The demand to analyze large datasets is increasing at a rate faster than our ability to compute meaningful insights from the data. Despite the advances in query processing, query optimization, and novel hardware, efficient query evaluation remains a major challenge for the database community to date. This project will explore new ways to design query processing algorithms by using techniques from information theory. The field of information theory has been developed over the last seven decades and has found many applications ranging from communications to machine learning, but it has not been used yet in a significant way to support query processing. This project transfers techniques from information theory to the task of processing massive amounts of data.

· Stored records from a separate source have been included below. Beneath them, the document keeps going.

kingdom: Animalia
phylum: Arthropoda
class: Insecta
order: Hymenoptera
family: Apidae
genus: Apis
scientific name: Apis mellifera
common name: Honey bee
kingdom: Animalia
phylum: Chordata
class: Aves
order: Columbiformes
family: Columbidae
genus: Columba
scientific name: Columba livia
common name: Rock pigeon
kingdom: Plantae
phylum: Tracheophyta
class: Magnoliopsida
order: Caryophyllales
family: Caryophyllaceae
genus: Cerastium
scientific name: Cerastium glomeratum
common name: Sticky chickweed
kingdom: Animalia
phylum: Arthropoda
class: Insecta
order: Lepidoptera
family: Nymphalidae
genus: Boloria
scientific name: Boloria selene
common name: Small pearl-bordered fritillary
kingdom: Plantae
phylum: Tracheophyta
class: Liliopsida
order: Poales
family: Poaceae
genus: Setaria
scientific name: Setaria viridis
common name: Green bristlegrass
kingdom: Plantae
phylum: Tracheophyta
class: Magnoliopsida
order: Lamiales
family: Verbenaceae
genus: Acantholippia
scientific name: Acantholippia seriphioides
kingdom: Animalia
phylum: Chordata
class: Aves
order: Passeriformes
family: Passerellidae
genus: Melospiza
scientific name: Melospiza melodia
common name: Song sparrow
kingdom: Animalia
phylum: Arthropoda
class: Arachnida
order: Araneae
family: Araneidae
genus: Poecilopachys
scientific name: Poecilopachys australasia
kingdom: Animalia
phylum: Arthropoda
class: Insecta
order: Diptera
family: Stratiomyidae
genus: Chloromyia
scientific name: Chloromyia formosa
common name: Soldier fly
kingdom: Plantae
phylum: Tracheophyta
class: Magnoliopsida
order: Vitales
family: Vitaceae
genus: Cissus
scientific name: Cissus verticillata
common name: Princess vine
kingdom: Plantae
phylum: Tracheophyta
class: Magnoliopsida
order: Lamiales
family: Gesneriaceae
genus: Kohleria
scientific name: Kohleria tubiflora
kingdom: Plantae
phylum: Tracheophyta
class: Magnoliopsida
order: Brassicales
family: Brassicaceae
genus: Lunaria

The project introduces a new paradigm for query evaluation, called "from proofs to algorithms," which maps an information-theoretic proof of a query's upper bounds into optimal query evaluation algorithms. The project will pursue four thrusts. In the first thrust it will use information theory to derive new bounds on the query answer based on database statistics. The second thrust will develop a mapping from the information theoretic inequalities to relational operators, and from the complete proof of the query size to a complete query plan with provably optimal runtime. The third thrust will extend these techniques to finer grained statistics, including sketches, distinct values, and heavy hitters. Finally, the fourth thrust will extend the algorithm to queries with projections, aggregates, and group-by's.
This award reflects NSF's statutory mission and has been deemed worthy of support through evaluation using the Foundation's intellectual merit and broader impacts review criteria.